The personal papers collection of the Gawler family are held in the State Library of South Australia archives (Gawler family. Personal papers, PRG 50). George Gawler was South Australia's second Governor. He arrived in the colony on the 12th Ocotber 1838 onboard the Pestonjee Bomanjee (ship) with his mother, wife and five children. His appointment followed a long service in the 52nd (Oxfordshire) Regiment, in which he obtained a commission as Ensign in 1810 and had risen in the ranks to Major in 1831. He departed the Regiment on promotion to unattached Lieutenant Colonel in 1834.
Gawler's administration as Governor embraced a most difficult period in the colony's development and his recourse to extraordinary expenditure in an attempt to resolve these difficulties, led to the censure of his actions and ultimate recall in May 1841.

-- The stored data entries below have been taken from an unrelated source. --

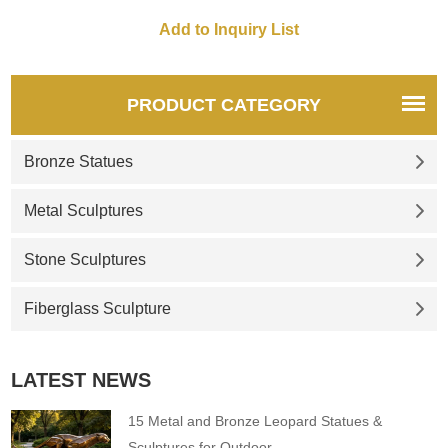
Kangas, was placed in a
prominent location in a public
park across the street from
the Ventura County
Courthouse in 1936.
PRODUCT CATEGORY
Bronze Statues
Metal Sculptures
Stone Sculptures
Fiberglass Sculpture
LATEST NEWS
15 Metal and Bronze Leopard Statues &
Sculptures for Outdoor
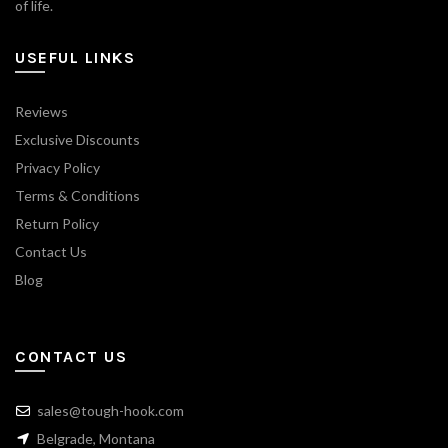
of life.
USEFUL LINKS
Reviews
Exclusive Discounts
Privacy Policy
Terms & Conditions
Return Policy
Contact Us
Blog
CONTACT US
sales@tough-hook.com
Belgrade, Montana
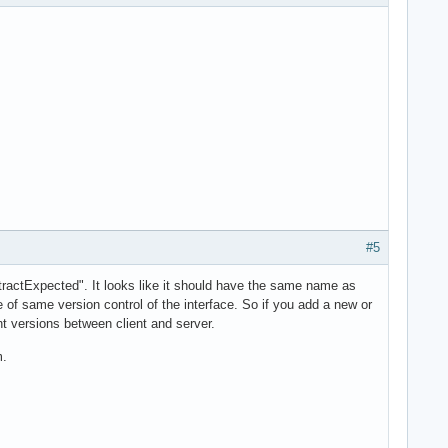
#5
tractExpected". It looks like it should have the same name as
le of same version control of the interface. So if you add a new or
t versions between client and server.
m.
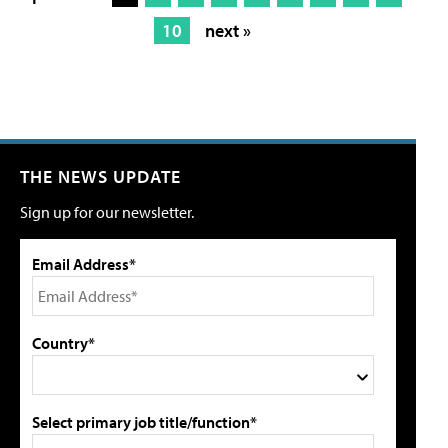
10
next »
THE NEWS UPDATE
Sign up for our newsletter.
Email Address*
Country*
Select primary job title/function*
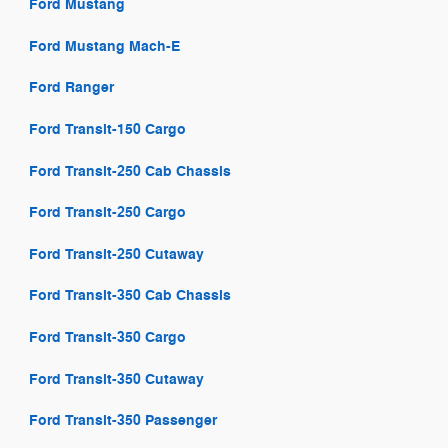
Ford Mustang
Ford Mustang Mach-E
Ford Ranger
Ford Transit-150 Cargo
Ford Transit-250 Cab Chassis
Ford Transit-250 Cargo
Ford Transit-250 Cutaway
Ford Transit-350 Cab Chassis
Ford Transit-350 Cargo
Ford Transit-350 Cutaway
Ford Transit-350 Passenger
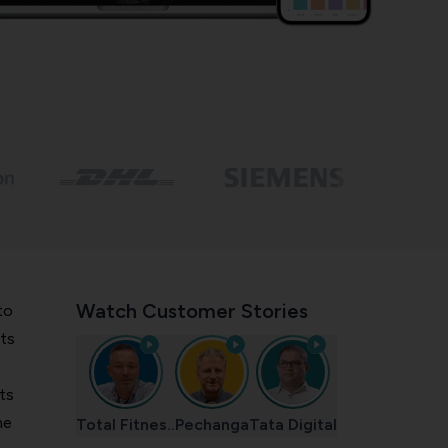
Watch Customer Stories
to
ts
ts
he
Total Fitnes..
Pechanga
Tata Digital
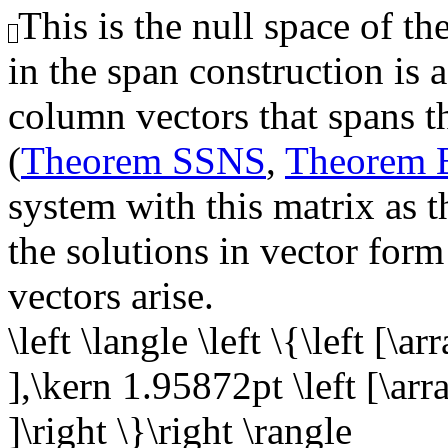
This is the null space of th
in the span construction is 
column vectors that spans th
(
Theorem SSNS
,
Theorem
system with this matrix as t
the solutions in vector form
vectors arise.
\left \langle \left \{\left [\a
],\kern 1.95872pt \left [\arra
]\right \}\right \rangle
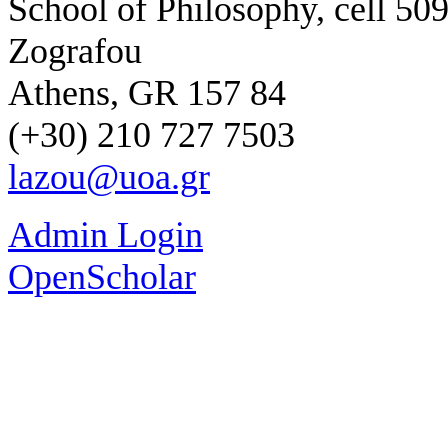
School of Philosophy, cell 50
Zografou
Athens, GR 157 84
(+30) 210 727 7503
lazou@uoa.gr
Admin Login
OpenScholar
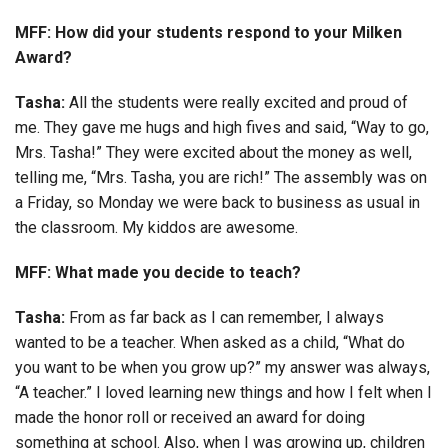
MFF: How did your students respond to your Milken
Award?
Tasha:
All the students were really excited and proud of
me. They gave me hugs and high fives and said, “Way to go,
Mrs. Tasha!” They were excited about the money as well,
telling me, “Mrs. Tasha, you are rich!” The assembly was on
a Friday, so Monday we were back to business as usual in
the classroom. My kiddos are awesome.
MFF: What made you decide to teach?
Tasha:
From as far back as I can remember, I always
wanted to be a teacher. When asked as a child, “What do
you want to be when you grow up?” my answer was always,
“A teacher.” I loved learning new things and how I felt when I
made the honor roll or received an award for doing
something at school. Also, when I was growing up, children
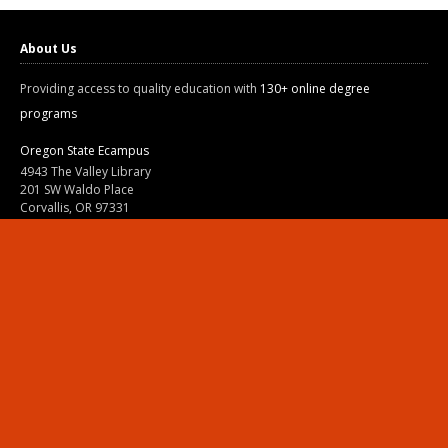
About Us
Providing access to quality education with
130+ online degree
programs
Oregon State Ecampus
4943 The Valley Library
201 SW Waldo Place
Corvallis, OR 97331
800-667-1465
|
541-737-9204
Land Acknowledgment
Resources
Contact Us
Ask Ecampus
Join Our Team
Online Giving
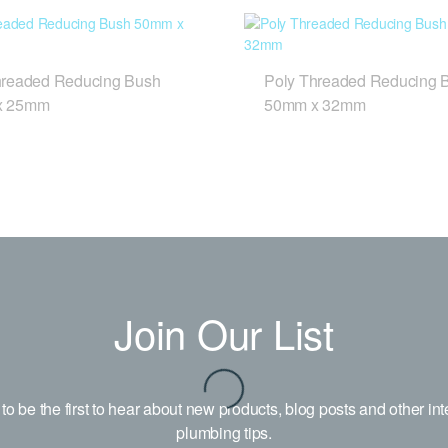
hreaded Reducing Bush
Poly Threaded Reducing 
x 25mm
50mm x 32mm
Join Our List
to be the first to hear about new products, blog posts and other int
plumbing tips.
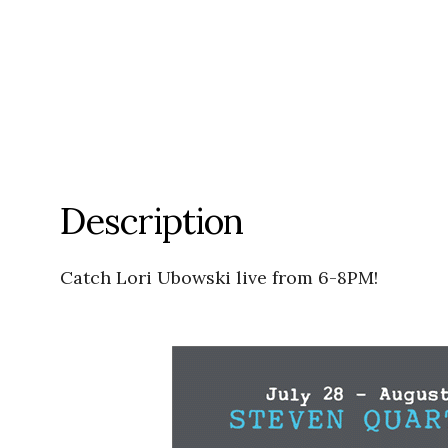
Description
Catch Lori Ubowski live from 6-8PM!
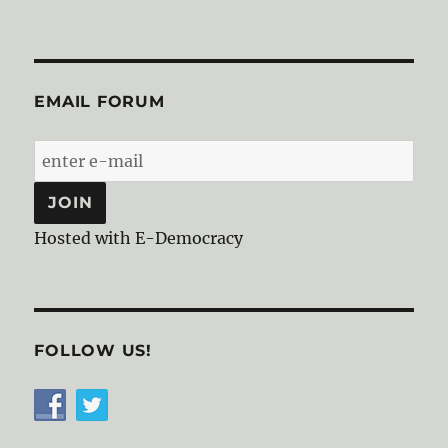
EMAIL FORUM
Hosted with E-Democracy
FOLLOW US!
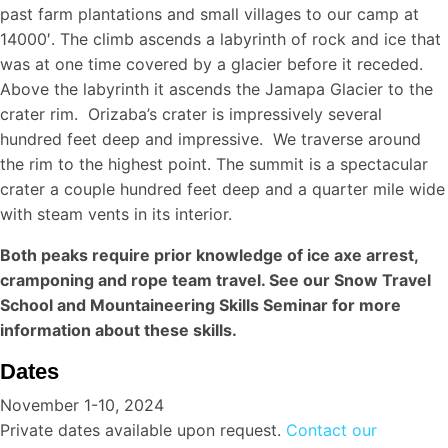
past farm plantations and small villages to our camp at
14000′. The climb ascends a labyrinth of rock and ice that
was at one time covered by a glacier before it receded.
Above the labyrinth it ascends the Jamapa Glacier to the
crater rim. Orizaba’s crater is impressively several
hundred feet deep and impressive. We traverse around
the rim to the highest point. The summit is a spectacular
crater a couple hundred feet deep and a quarter mile wide
with steam vents in its interior.
Both peaks require prior knowledge of ice axe arrest,
cramponing and rope team travel. See our Snow Travel
School and Mountaineering Skills Seminar for more
information about these skills.
Dates
November 1-10, 2024
Private dates available upon request.
Contact our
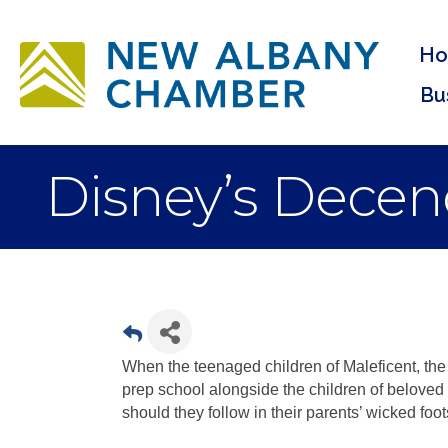
H
Bu
Disney’s Decen
When the teenaged children of Maleficent, the 
prep school alongside the children of beloved 
should they follow in their parents’ wicked foo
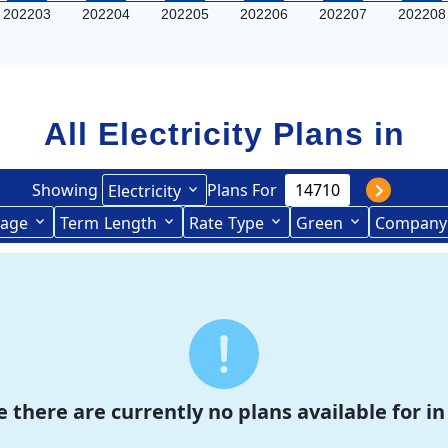
202203
202204
202205
202206
202207
202208
All Electricity Plans in
Showing
Plans For
Electricity
age
Term
Length
Rate
Type
Green
Company
Term Length Low to High
Term Length High to Low
e there are currently no plans available for in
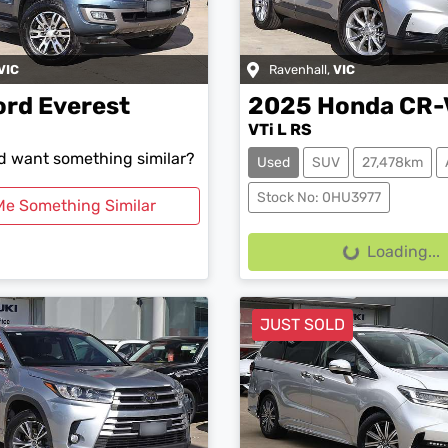
VIC
Ravenhall
,
VIC
ord
Everest
2025
Honda
CR-
VTi L RS
nd want something similar?
Used
SUV
27,478km
Stock No: 0HU3977
Me Something Similar
Loading...
Loading...
JUST SOLD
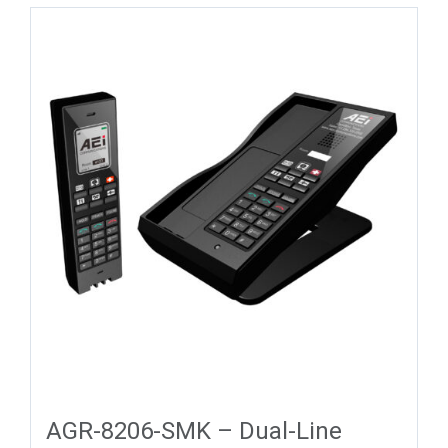
AGR-8206-SMK – Dual-Line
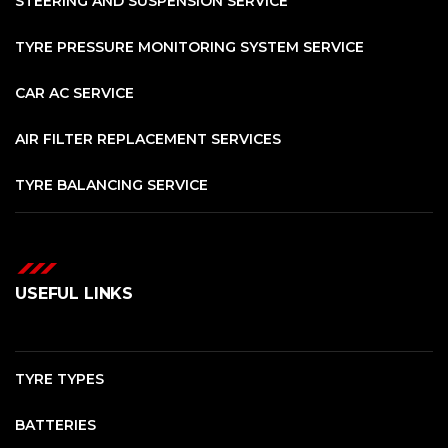
STEERING AND SUSPENSION SERVICE
TYRE PRESSURE MONITORING SYSTEM SERVICE
CAR AC SERVICE
AIR FILTER REPLACEMENT SERVICES
TYRE BALANCING SERVICE
USEFUL LINKS
TYRE TYPES
BATTERIES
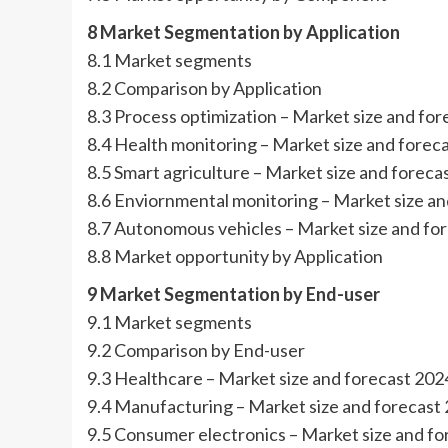
8 Market Segmentation by Application
8.1 Market segments
8.2 Comparison by Application
8.3 Process optimization – Market size and fo
8.4 Health monitoring – Market size and fore
8.5 Smart agriculture – Market size and forec
8.6 Enviornmental monitoring – Market size a
8.7 Autonomous vehicles – Market size and fo
8.8 Market opportunity by Application
9 Market Segmentation by End-user
9.1 Market segments
9.2 Comparison by End-user
9.3 Healthcare – Market size and forecast 20
9.4 Manufacturing – Market size and forecast
9.5 Consumer electronics – Market size and f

While many of the colonists approved of Gawler's actions, and attested to their confidence in his administration in a number of memorials and a testimonial prior to his departure from the colony, the weight of official opinion in England was against him, and only many years later was his administration impartially assessed and many of his measures vindicated.
Governor Gawler and his wife were pious evangelical Christians. Both disapproved of dancing and card playing, and held daily morning prayers which all the servants were expected to attend. Mrs Gawler, with her sons, distributed religious tracts amongst the inhabitants of Adelaide. The family left South Australia in 1841. Following his departure from South Australia in June 1841, (4 weeks after being recalled) Gawler returned with his family to England where he remained until his death in 1869. He was made a colonel in the British Army in 1846, only to resign from his commission in 1850.